Design for the Environment
With the research that we’ve done so far, we have found five strategies that if improved, could decrease the impact our product has on the environment. The major concerns include, but are not limited to, new concept development, low impact materials, manufacturing, maximizing first life, and end of life.
New Concept Development - By integrating several other functions in to the blender, it could reduce the need for other appliances within the kitchen. It’s current design featuring the nozzle at the base of the blender allows users to use the blender as both a blender and a pitcher.
Low Impact Materials – The majority of the parts of the blender are plastic which has an awful impact on the environment. It is difficult to recycle and even the process of recycling can emit harmful fumes.
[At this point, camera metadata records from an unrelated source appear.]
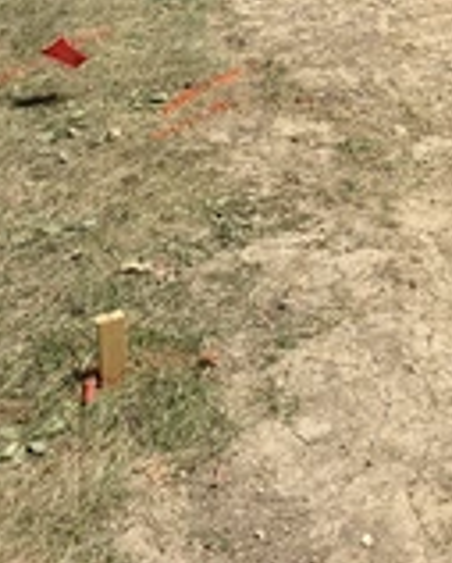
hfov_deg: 12.4
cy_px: -403
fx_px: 1817
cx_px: 911
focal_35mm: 109
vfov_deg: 15.5
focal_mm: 6.3
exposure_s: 1/650
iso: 12
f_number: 1.7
The packaging used, cardboard, could be changed to recycled cardboard.
Manufacturing – Further research should be done in to the manufacturing processes and perhaps there could be a reduction in the amount of waste materials.
Maximizing First Life – Clearer instructions on disassembly and cleaning could help decrease the possibility of breaking the blender while trying to do either. Breaking could lead the need to replace multiple parts and damaging the environment further.
End of Life – The motor of the blender could be recycled but the majority of the materials can not. The pressed plastic was made specifically for the blender thus it wouldn’t be reused for anything else, and is very difficult to recycle.